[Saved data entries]
┄┄┄┄┄┄┄┄┄┄┄┄┄┄┄┄┄┄┄┄

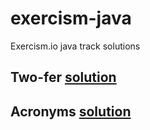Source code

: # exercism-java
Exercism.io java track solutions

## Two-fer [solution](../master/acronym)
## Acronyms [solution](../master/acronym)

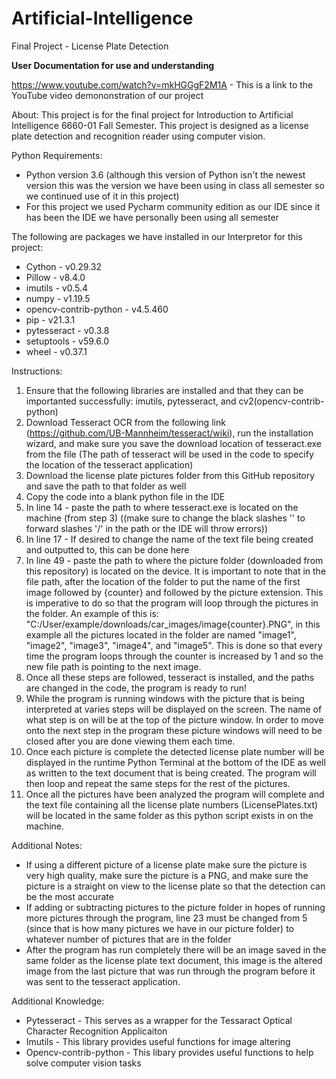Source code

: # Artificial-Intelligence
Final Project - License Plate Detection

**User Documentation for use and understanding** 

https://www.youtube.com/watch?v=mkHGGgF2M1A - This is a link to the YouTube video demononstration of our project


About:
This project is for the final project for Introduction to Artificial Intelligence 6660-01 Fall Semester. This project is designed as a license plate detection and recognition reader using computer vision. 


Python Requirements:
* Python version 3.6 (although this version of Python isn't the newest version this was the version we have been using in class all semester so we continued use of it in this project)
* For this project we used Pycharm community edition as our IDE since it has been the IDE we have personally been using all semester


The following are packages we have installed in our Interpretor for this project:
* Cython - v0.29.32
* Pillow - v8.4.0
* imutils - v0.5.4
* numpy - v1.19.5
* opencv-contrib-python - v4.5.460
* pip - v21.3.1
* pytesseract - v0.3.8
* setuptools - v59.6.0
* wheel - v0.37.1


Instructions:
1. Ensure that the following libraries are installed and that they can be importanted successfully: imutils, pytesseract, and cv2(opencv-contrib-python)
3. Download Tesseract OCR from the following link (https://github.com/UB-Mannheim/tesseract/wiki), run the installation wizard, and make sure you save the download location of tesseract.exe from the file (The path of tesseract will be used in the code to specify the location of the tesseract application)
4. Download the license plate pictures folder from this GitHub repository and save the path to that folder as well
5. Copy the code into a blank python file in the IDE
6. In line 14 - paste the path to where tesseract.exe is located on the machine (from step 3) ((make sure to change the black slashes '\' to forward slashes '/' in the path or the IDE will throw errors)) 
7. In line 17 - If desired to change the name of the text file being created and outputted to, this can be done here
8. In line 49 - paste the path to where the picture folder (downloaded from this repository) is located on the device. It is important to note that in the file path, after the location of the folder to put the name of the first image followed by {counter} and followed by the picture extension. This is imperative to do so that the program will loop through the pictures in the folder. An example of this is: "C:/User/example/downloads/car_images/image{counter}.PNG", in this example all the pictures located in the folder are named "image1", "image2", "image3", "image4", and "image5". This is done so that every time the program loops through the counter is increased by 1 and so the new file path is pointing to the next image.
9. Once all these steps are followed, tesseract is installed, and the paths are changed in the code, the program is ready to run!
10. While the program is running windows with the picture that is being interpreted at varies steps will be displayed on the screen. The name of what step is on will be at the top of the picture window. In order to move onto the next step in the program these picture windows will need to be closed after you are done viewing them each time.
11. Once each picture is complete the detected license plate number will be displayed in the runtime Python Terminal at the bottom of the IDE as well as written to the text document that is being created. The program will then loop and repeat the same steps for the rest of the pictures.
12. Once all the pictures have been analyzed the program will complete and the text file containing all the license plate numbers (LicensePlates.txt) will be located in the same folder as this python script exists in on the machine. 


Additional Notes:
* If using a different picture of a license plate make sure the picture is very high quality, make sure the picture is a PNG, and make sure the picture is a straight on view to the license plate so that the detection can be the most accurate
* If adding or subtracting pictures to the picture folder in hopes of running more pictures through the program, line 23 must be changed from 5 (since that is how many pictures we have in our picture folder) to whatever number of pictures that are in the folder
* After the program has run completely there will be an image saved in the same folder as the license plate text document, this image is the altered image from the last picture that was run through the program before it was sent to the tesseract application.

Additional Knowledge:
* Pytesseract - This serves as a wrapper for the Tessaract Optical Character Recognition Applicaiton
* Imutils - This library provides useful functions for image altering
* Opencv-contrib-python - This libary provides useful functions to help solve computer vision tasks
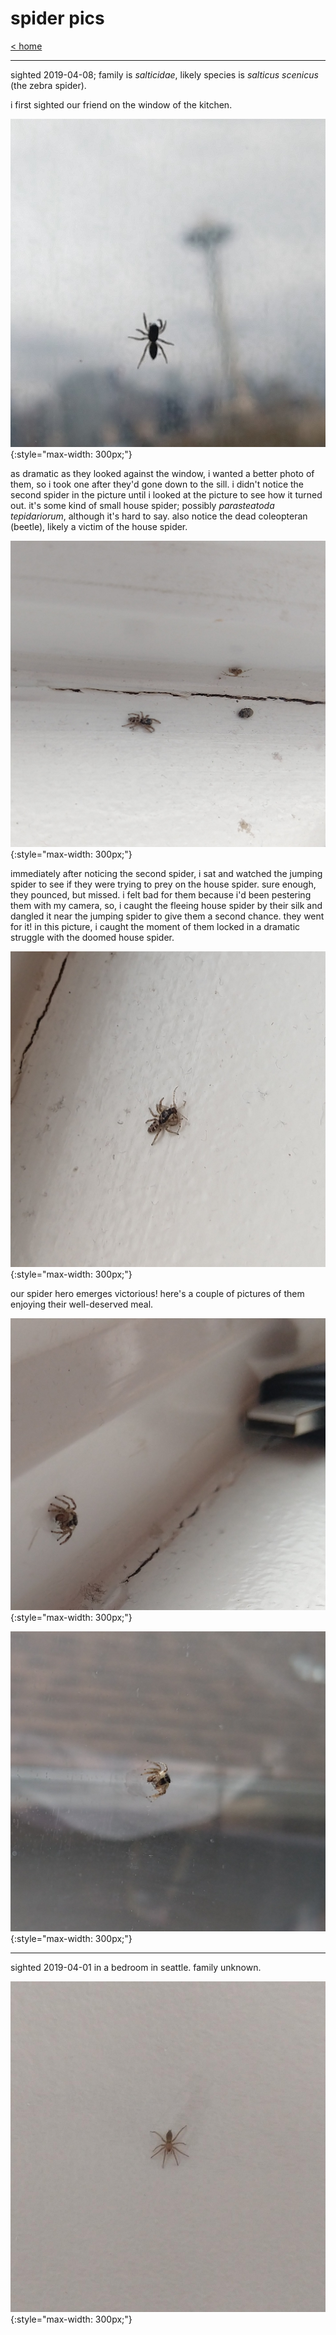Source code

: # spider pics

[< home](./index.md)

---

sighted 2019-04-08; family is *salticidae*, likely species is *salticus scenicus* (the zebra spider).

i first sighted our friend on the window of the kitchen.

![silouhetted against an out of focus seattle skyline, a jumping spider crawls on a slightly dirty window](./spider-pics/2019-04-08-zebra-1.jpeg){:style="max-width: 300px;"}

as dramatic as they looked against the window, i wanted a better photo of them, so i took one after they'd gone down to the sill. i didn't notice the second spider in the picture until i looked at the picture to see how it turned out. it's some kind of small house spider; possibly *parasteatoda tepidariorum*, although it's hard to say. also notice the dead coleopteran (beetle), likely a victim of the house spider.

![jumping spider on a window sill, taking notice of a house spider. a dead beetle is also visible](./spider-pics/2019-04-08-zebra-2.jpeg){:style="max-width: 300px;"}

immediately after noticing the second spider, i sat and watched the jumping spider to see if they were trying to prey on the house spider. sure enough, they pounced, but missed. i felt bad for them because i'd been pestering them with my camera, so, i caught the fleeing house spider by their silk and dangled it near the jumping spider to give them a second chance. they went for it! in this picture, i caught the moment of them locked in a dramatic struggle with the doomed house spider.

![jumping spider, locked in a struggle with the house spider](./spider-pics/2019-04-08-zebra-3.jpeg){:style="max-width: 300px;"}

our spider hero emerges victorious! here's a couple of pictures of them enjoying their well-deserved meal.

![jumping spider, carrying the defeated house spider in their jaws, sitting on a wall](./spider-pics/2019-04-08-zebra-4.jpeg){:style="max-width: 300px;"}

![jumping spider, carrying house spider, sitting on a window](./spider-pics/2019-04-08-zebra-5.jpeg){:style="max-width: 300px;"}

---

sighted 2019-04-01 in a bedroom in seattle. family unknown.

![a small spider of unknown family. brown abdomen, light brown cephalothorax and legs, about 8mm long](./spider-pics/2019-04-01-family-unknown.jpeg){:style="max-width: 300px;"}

┄┄┄┄┄┄┄┄┄┄┄┄┄┄┄┄┄┄┄┄

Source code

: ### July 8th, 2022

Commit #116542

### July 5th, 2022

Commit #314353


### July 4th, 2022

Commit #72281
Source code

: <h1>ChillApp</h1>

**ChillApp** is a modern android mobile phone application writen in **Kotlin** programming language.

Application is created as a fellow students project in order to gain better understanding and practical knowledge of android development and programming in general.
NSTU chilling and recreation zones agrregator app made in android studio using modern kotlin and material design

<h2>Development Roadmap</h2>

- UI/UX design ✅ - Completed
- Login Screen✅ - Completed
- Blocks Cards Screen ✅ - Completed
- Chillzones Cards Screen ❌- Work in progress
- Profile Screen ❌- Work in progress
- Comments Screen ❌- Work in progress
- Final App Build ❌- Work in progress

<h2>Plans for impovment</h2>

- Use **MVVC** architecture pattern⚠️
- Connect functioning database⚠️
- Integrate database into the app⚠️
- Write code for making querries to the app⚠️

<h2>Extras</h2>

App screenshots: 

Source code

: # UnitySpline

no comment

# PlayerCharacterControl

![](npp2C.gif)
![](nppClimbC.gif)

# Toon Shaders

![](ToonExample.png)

┄┄┄┄┄┄┄┄┄┄┄┄┄┄┄┄┄┄┄┄

Work to be completed:
From the entries above, print the lines beginning at the one with "- UI/UX design ✅ - Completed" and stopping after the one with "- Final App Build ❌- Work in progress", exactly as written and with nothing else.

Response below:
- UI/UX design ✅ - Completed
- Login Screen✅ - Completed
- Blocks Cards Screen ✅ - Completed
- Chillzones Cards Screen ❌- Work in progress
- Profile Screen ❌- Work in progress
- Comments Screen ❌- Work in progress
- Final App Build ❌- Work in progress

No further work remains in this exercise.